━━━ READING TEXT ━━━
You’ve spent thousands on influencer posts. Your notes are polished, your cover images are clickable, and your engagement numbers look solid. But something feels off. Sales aren’t following. Users aren’t converting. And you can’t figure out why.
Here’s the brutal truth: Your marketing is leaking ad spend because you’re ignoring the evidence chain.
Xiaohongshu has quietly transformed from a ‘grass-planting’ paradise into something far more hostile for brands. It’s no longer enough to get seen. You now have to prove everything you say — in writing, in comparisons, in user comments, in follow-up posts. If you don’t, users will cross-examine you, find the gaps, and walk away.
I see this mistake all the time. A beauty brand spends $50k on a campaign. A dozen viral notes. Thousands of saves. But when a user searches “Brand X vs Competitor Y” or “Brand X scam” — nothing. Or worse, a negative review sits unanswered. That single comment becomes the deciding factor. The entire campaign collapses.
Welcome to the brand self-verification era.
If you only make content that attracts attention, you will drown in the courtroom of public scrutiny.
Let me break down what’s really happening. The Xiaohongshu user of 2025 is not a passive reader. They are a detective. They see your note, like it, but then open three more tabs. They search your product name with “避雷” (avoid the pitfall). They read the comment section for unsponsored opinions. They compare your ingredients list against a competitor’s. They want to know: Why should I believe you?
Most brands still think “content strategy” means pumping out beautiful notes. They measure success by likes, shares, click-through rates. But those metrics lie. The real metric is whether a user, after ten minutes of digging, still thinks you’re credible. If you haven’t built content assets to survive that inspection, you’re burning money.
Here are the four types of content you must create — not to go viral, but to win the case.
━━━ SUPPLIED INFORMATION ━━━
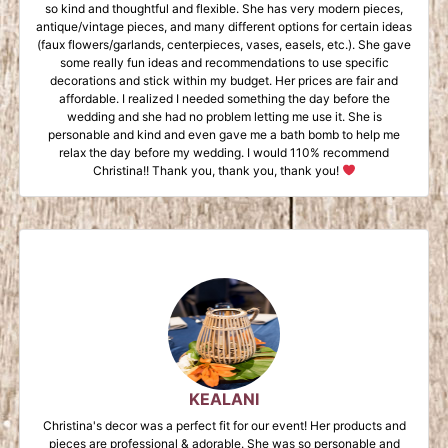
so kind and thoughtful and flexible. She has very modern pieces,
antique/vintage pieces, and many different options for certain ideas
(faux flowers/garlands, centerpieces, vases, easels, etc.). She gave
some really fun ideas and recommendations to use specific
decorations and stick within my budget. Her prices are fair and
affordable. I realized I needed something the day before the
wedding and she had no problem letting me use it. She is
personable and kind and even gave me a bath bomb to help me
relax the day before my wedding. I would 110% recommend
Christina!! Thank you, thank you, thank you!
KEALANI
Christina's decor was a perfect fit for our event! Her products and
pieces are professional & adorable. She was so personable and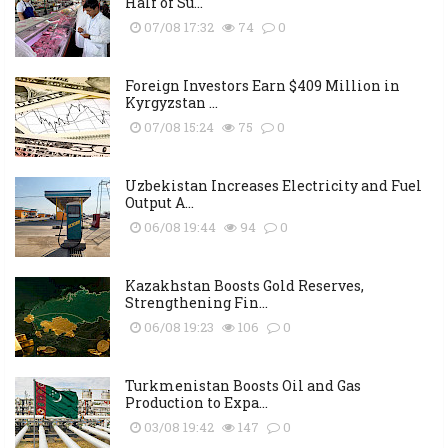
Half of Su...
07/08 17:32
74
0
Foreign Investors Earn $409 Million in
Kyrgyzstan ...
07/08 15:24
75
0
Uzbekistan Increases Electricity and Fuel
Output A...
06/08 19:44
94
0
Kazakhstan Boosts Gold Reserves,
Strengthening Fin...
06/08 19:23
106
0
Turkmenistan Boosts Oil and Gas
Production to Expa...
03/08 19:42
147
0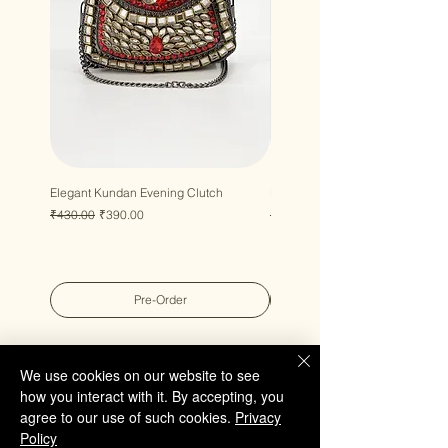
Elegant Kundan Evening Clutch
Luxury Gem Kundan Handbag
Regular Price
Sale Price
Regular Price
Sale Price
₹430.00
₹390.00
₹430.00
₹390.00
Pre-Order
We use cookies on our website to see
how you interact with it. By accepting, you
agree to our use of such cookies.
Privacy
QUICK LINKS
Policy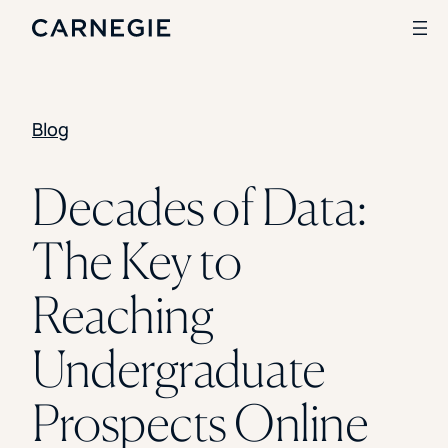
Blog
Search
SOLUTIONS
Decades of Data:
Enrollment
The Key to
Student Success
Branding
Institutional Strategy
Reaching
Digital Advertising
CASE STUDIES
Undergraduate
Rice University
Ohio Wesleyan University
Prospects Online
The University Of Mississippi
Kettering University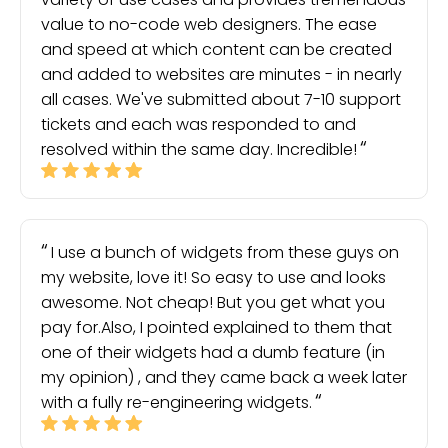
value to no-code web designers. The ease
and speed at which content can be created
and added to websites are minutes - in nearly
all cases. We've submitted about 7-10 support
tickets and each was responded to and
resolved within the same day. Incredible!
I use a bunch of widgets from these guys on
my website, love it! So easy to use and looks
awesome. Not cheap! But you get what you
pay for.Also, I pointed explained to them that
one of their widgets had a dumb feature (in
my opinion) , and they came back a week later
with a fully re-engineering widgets.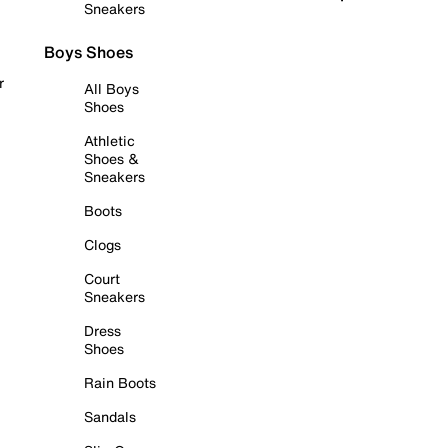
Sneakers
Boys Shoes
r
All Boys
Shoes
Athletic
Shoes &
Sneakers
Boots
Clogs
Court
Sneakers
Dress
Shoes
Rain Boots
Sandals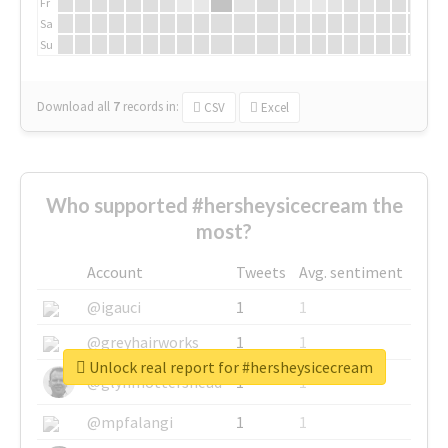
Fr
Sa
Su
Download all
7
records
in:
CSV
Excel
Who supported #hersheysicecream the
most?
Account
Tweets
Avg. sentiment
@igauci
1
1
@greyhairworks
1
1
Unlock real report for #hersheysicecream
@glynmottershead
1
1
@mpfalangi
1
1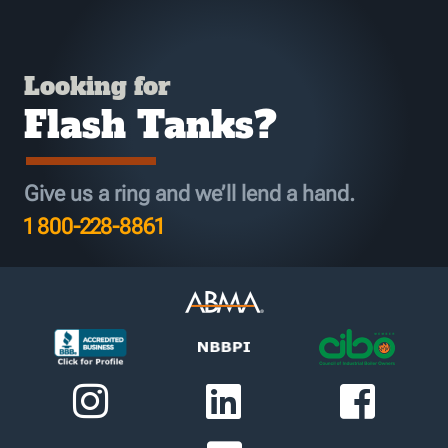
Looking for
Flash Tanks?
Give us a ring and we’ll lend a hand.
1 800-228-8861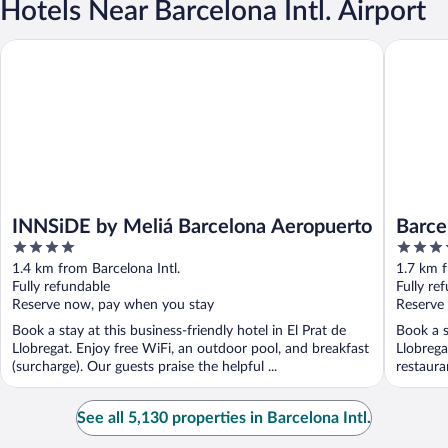
Hotels Near Barcelona Intl. Airport
INNSiDE by Meliá Barcelona Aeropuerto
Barcelon
INNSiDE by Meliá Barcelona Aeropuerto
Barce
4
4
out
out
1.4 km from Barcelona Intl.
1.7 km f
of
of
Fully refundable
Fully re
5
5
Reserve now, pay when you stay
Reserve
Book a stay at this business-friendly hotel in El Prat de
Book a s
Llobregat. Enjoy free WiFi, an outdoor pool, and breakfast
Llobrega
(surcharge). Our guests praise the helpful ...
restaura
See all 5,130 properties in Barcelona Intl.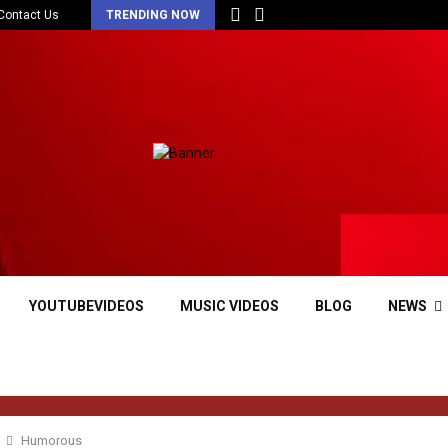
Contact Us
TRENDING NOW
YOUTUBEVIDEOS
MUSIC VIDEOS
BLOG
NEWS
Humorous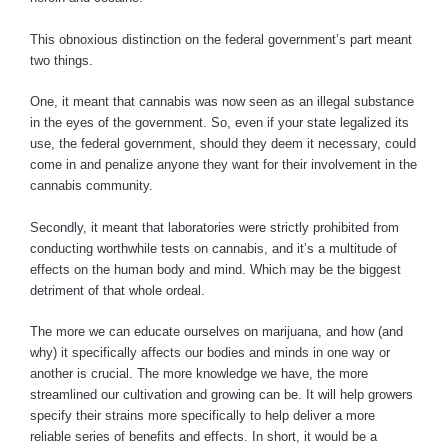
This obnoxious distinction on the federal government’s part meant
two things.
One, it meant that cannabis was now seen as an illegal substance
in the eyes of the government. So, even if your state legalized its
use, the federal government, should they deem it necessary, could
come in and penalize anyone they want for their involvement in the
cannabis community.
Secondly, it meant that laboratories were strictly prohibited from
conducting worthwhile tests on cannabis, and it’s a multitude of
effects on the human body and mind. Which may be the biggest
detriment of that whole ordeal.
The more we can educate ourselves on marijuana, and how (and
why) it specifically affects our bodies and minds in one way or
another is crucial. The more knowledge we have, the more
streamlined our cultivation and growing can be. It will help growers
specify their strains more specifically to help deliver a more
reliable series of benefits and effects. In short, it would be a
━━━
> SET OF TASKS
A. According to the Xiaohongshu article, how much does the example beauty brand spend on its campaign?
B. Copy word for word the part of the Xiaohongshu article starting at "Xiaohongshu has quietly" and ending at "entire campaign collapses.".
You can set the records aside; they aren't needed here.

> PER-TASK OUTPUTS
A. $50k.

B.
Xiaohongshu has quietly transformed from a ‘grass-planting’ paradise into something far more hostile for brands. It’s no longer enough to get seen. You now have to prove everything you say — in writing, in comparisons, in user comments, in follow-up posts. If you don’t, users will cross-examine you, find the gaps, and walk away.
I see this mistake all the time. A beauty brand spends $50k on a campaign. A dozen viral notes. Thousands of saves. But when a user searches “Brand X vs Competitor Y” or “Brand X scam” — nothing. Or worse, a negative review sits unanswered. That single comment becomes the deciding factor. The entire campaign collapses.